Given lim_(x->2) (2x-2) = -6, what is the best choice of d such that |(2x-2)-(-6)| < 0.03 whenever |x+2| < d?
I think you mean lim_(x -> -2)
You want
|(2x-2)-(-6)| < 0.03
|2x+4| < 0.03
|x+2| < 0.015
Yep.
I've gone to the point -2.015<x<-1.985, because -0.03<2x+4<0.03 and you solve from that point on. But what do I choose to get d?
well, duh. d = 0.015
look at what I wrote.
To find the best choice of d, we need to analyze the expression |(2x-2)-(-6)| < 0.03 when |x+2| < d.

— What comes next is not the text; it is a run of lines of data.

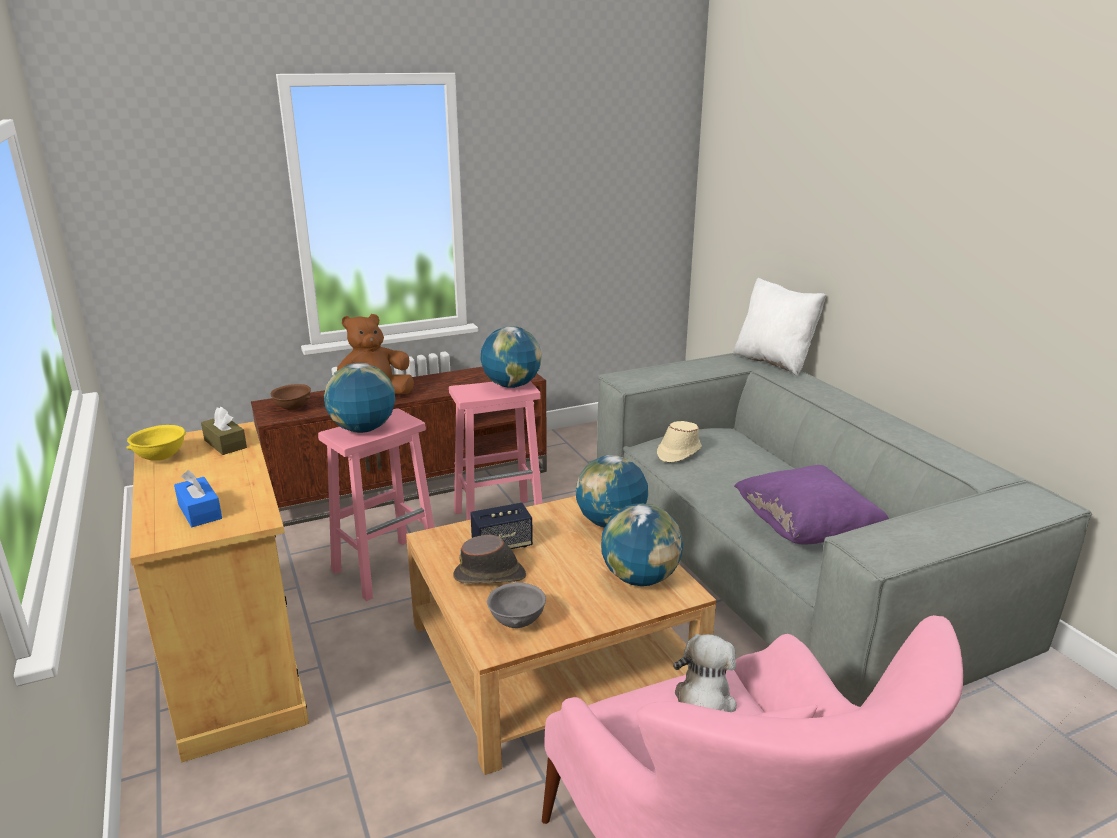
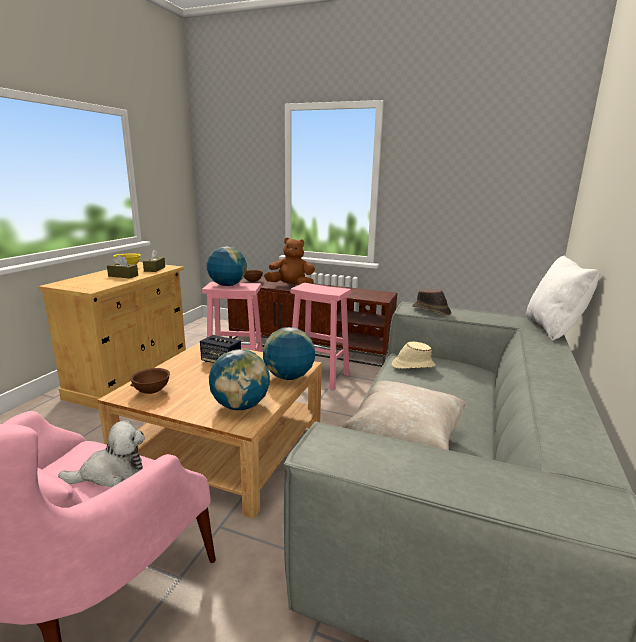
camera: 45 degrees right, 5 degrees down
(200, 511) = (88, 282): blue tissue box -> none
(218, 476) = (123, 276): none -> brown tissue box
(490, 576) = (187, 370): brown hat -> brown hat (431, 310)
(511, 385) = (333, 289): globe -> none
(516, 622) = (151, 391): grey bowl -> brown bowl
(805, 529) = (404, 440): purple pillow -> beige pillow

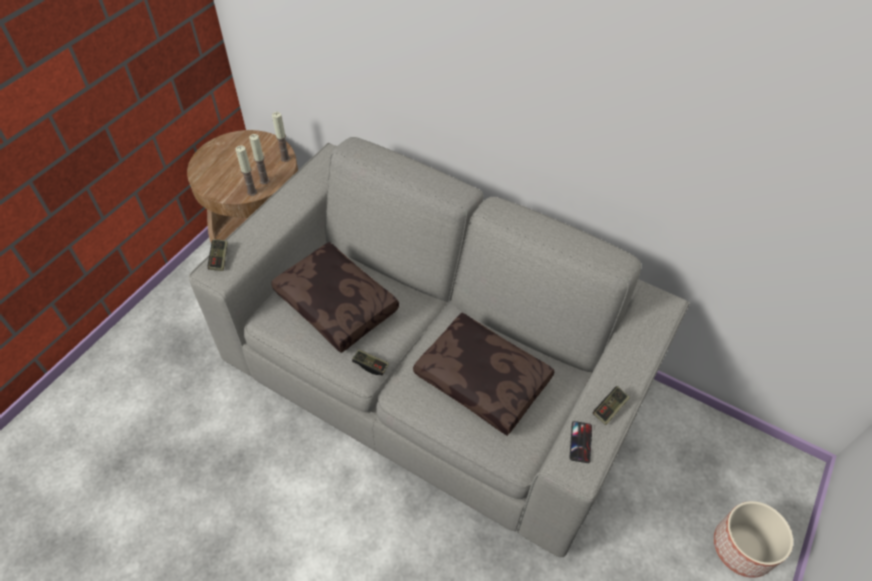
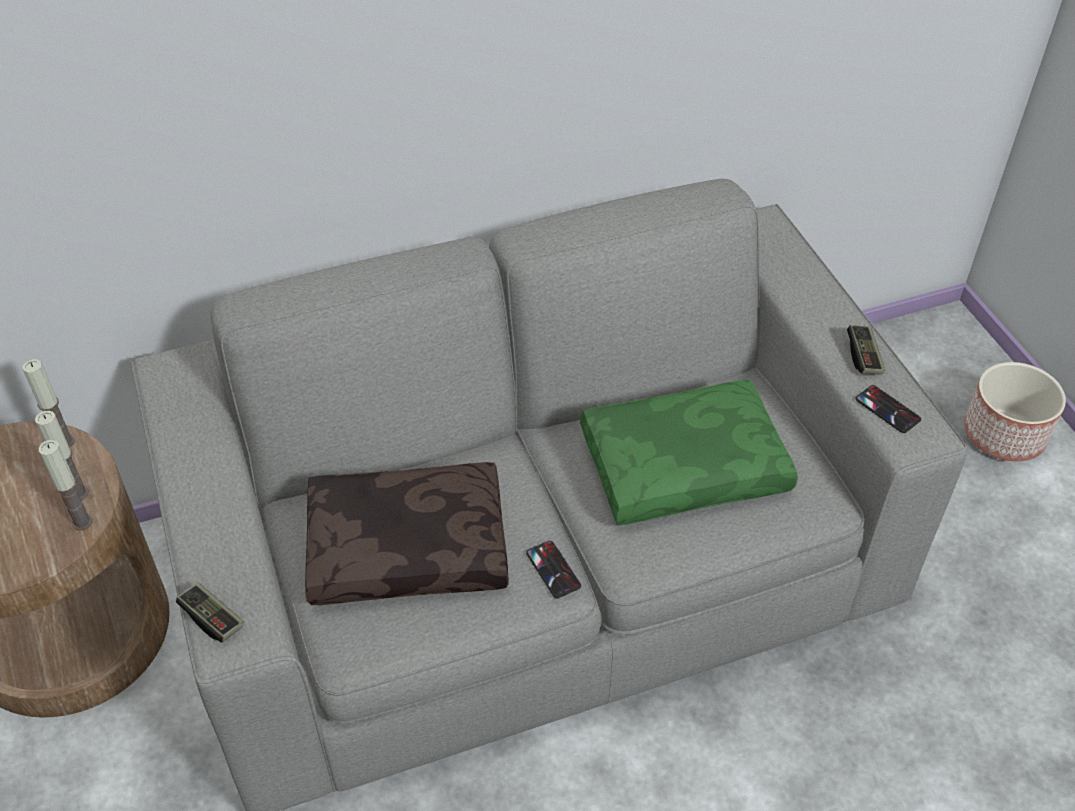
camera: 50 degrees left, 5 degrees down
(370, 365) = (553, 569): game controller -> phone
(484, 379) = (684, 464): brown pillow -> green pillow

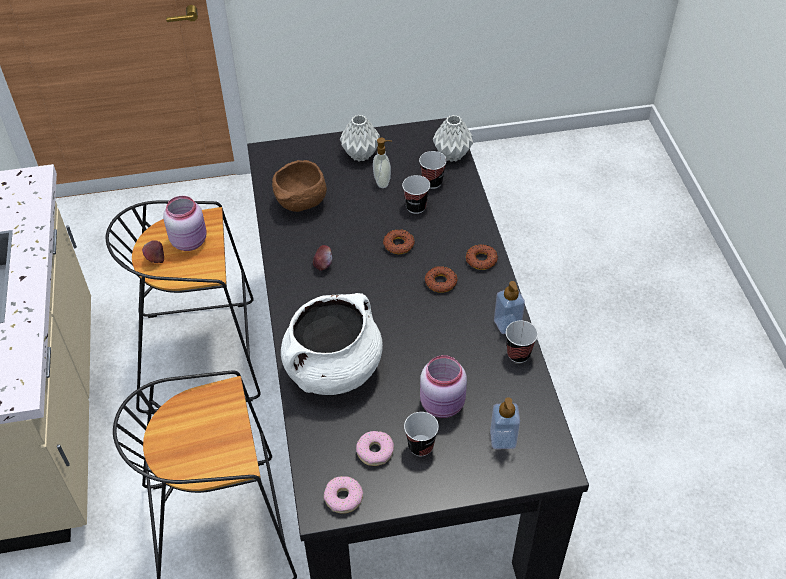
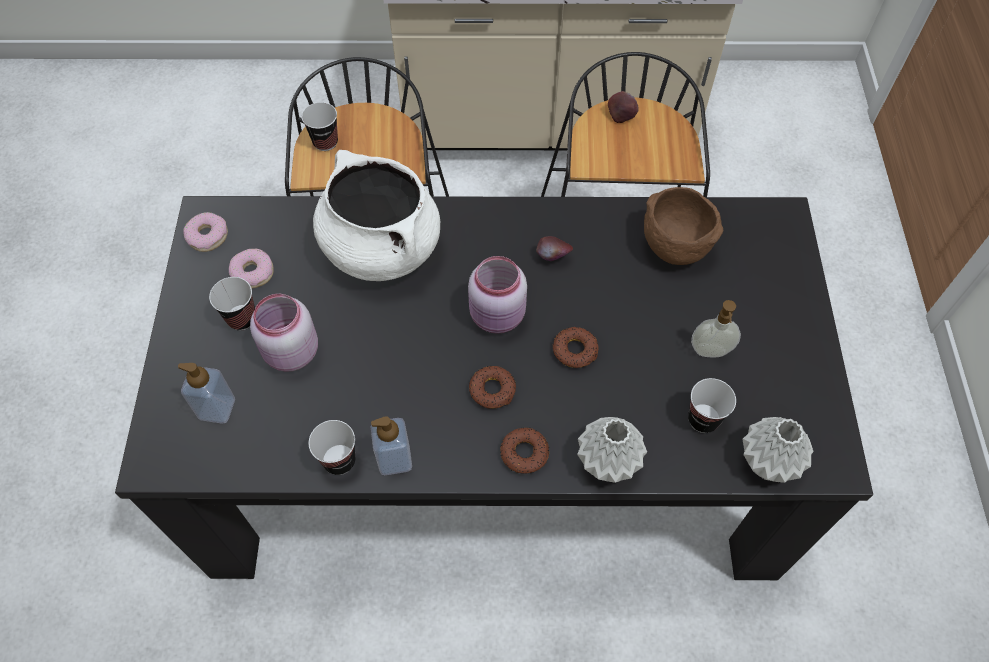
camera: 100 degrees right, 10 degrees up
(190, 241) = (645, 146): pink jar -> pink jar (498, 317)
(360, 155) = (774, 330): grey vase -> grey vase (607, 461)
(416, 207) = (650, 386): cup -> cup (325, 142)

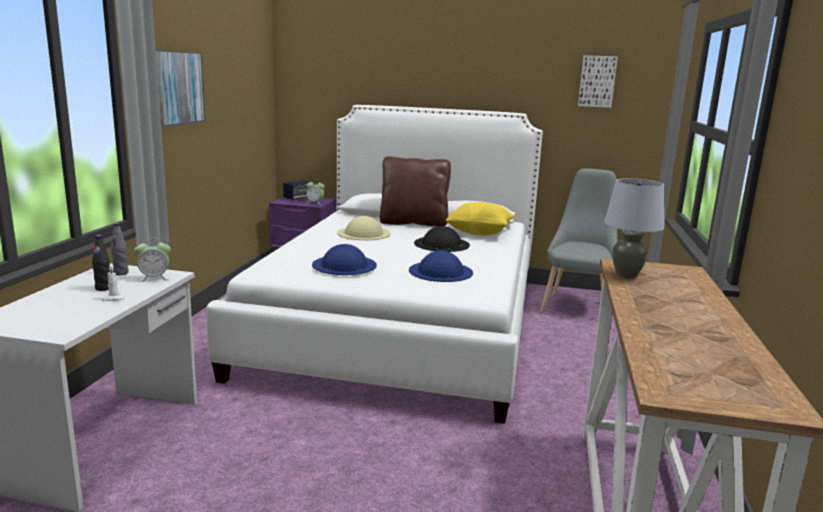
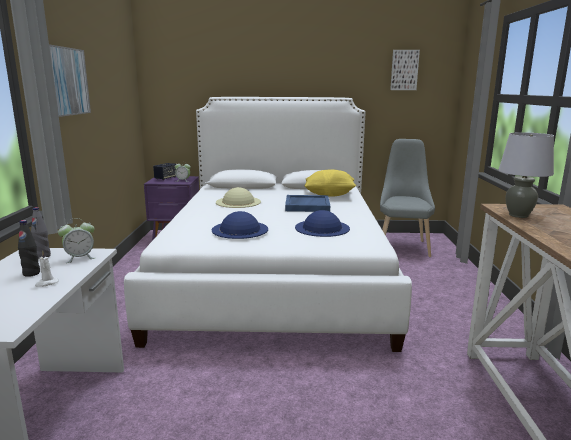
camera: 10 degrees left, 0 degrees up
(413, 223) = (272, 191): brown pillow -> none
(441, 244) = (307, 205): black hat -> blue tray

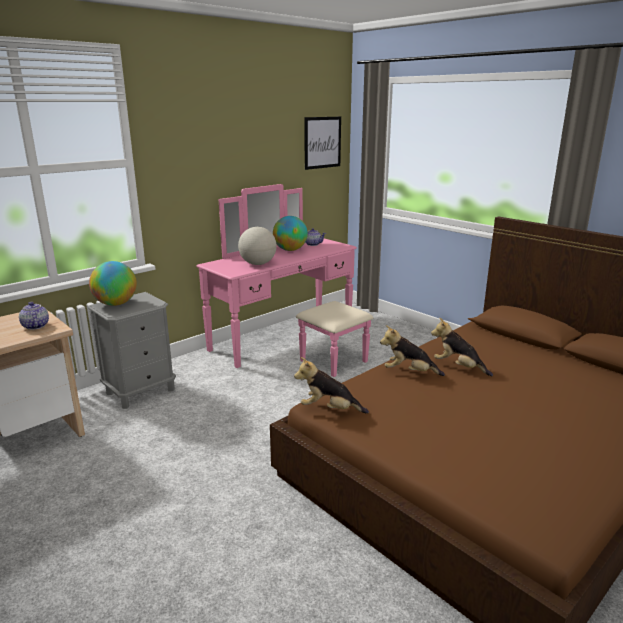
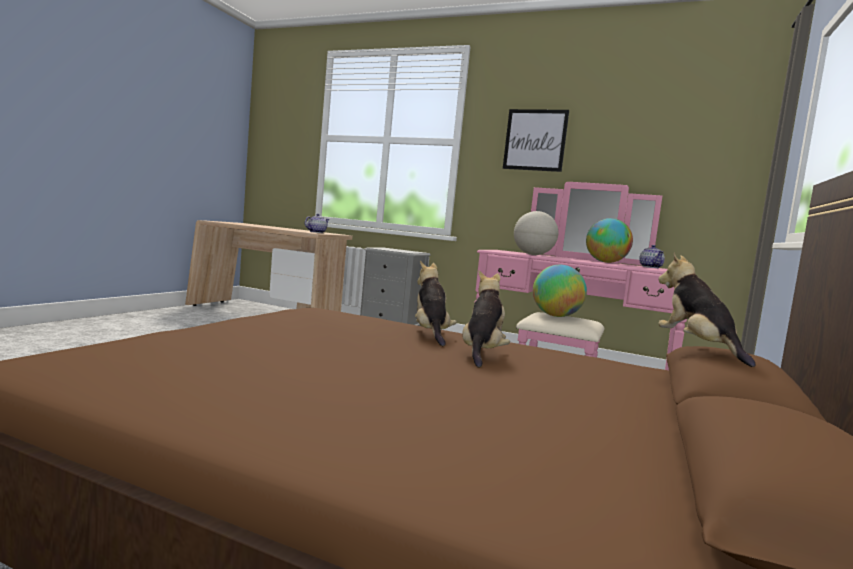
camera: 65 degrees right, 15 degrees down
(116, 304) = (392, 249): globe -> globe (556, 316)
(322, 142) = (722, 143): picture -> picture (535, 140)
(329, 409) = (305, 310): plush toy -> plush toy (697, 348)

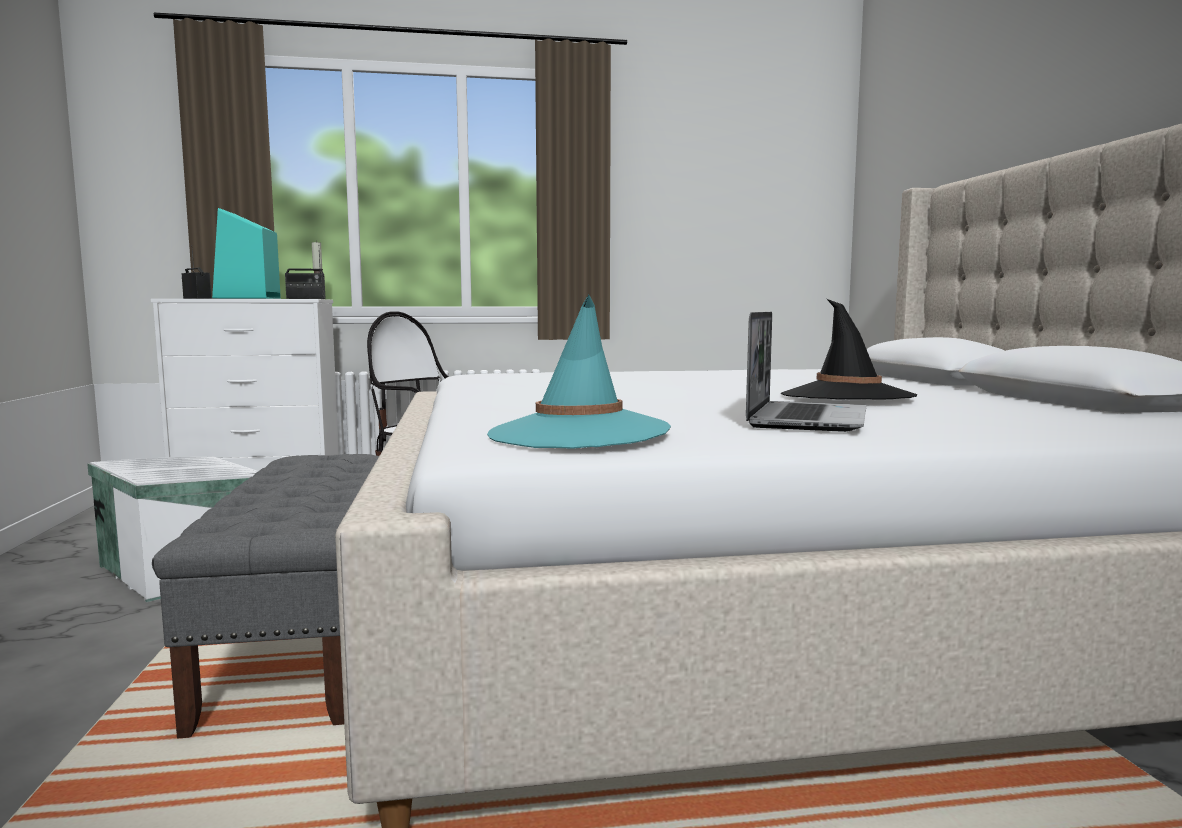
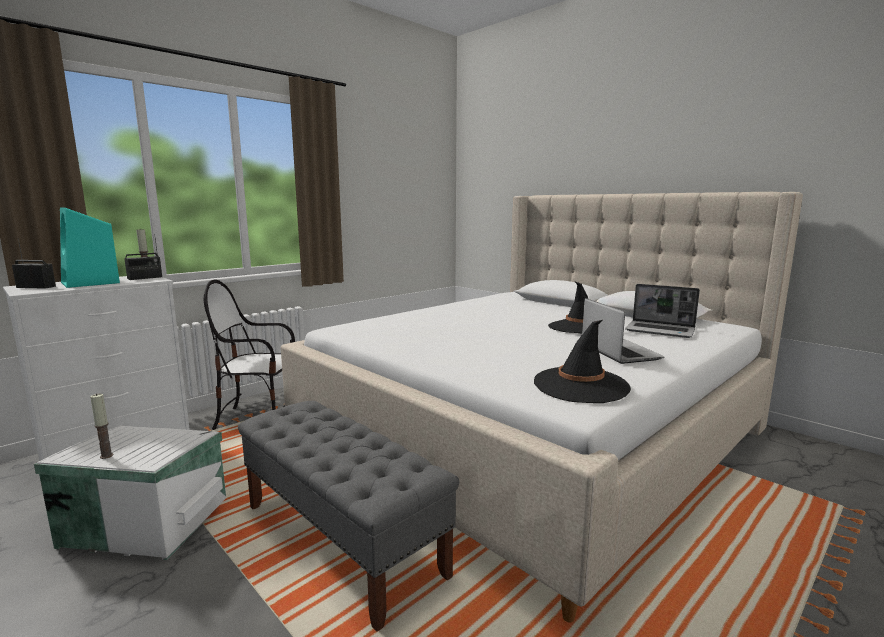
camera: 35 degrees left, 5 degrees up
(137, 467) = (106, 456): none -> candle
(579, 433) = (580, 385): turquoise hat -> black hat
(1018, 412) = (661, 331): none -> laptop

First, let's simplify the expression inside the absolute value:
|(2x-2)-(-6)| = |2x + 4|
Now, let's rewrite the inequality using the simplified expression:
|2x + 4| < 0.03
Since the value inside the absolute value must be less than 0.03, we can split it into two cases: positive and negative.
1. Positive case: 2x + 4 < 0.03
Simplifying this inequality, we get: 2x < -3.97
Solving for x, we find: x < -1.985
2. Negative case: -(2x + 4) < 0.03
Simplifying this inequality, we get: -2x - 4 < 0.03
Solving for x, we find: x > -2.015
Now, let's find the range of x values that satisfy both cases:
-1.985 < x < -2.015
To find the best choice of d, we need to determine the maximum distance between the critical points (-1.985 and -2.015) and the given point of interest x = 2.
The maximum distance will be half the difference between the two critical points:
d = (|-1.985 - 2.015|) / 2
d = 0.03 / 2
d = 0.015
Therefore, the best choice of d is 0.015, such that |(2x-2)-(-6)| < 0.03 whenever |x+2| < d.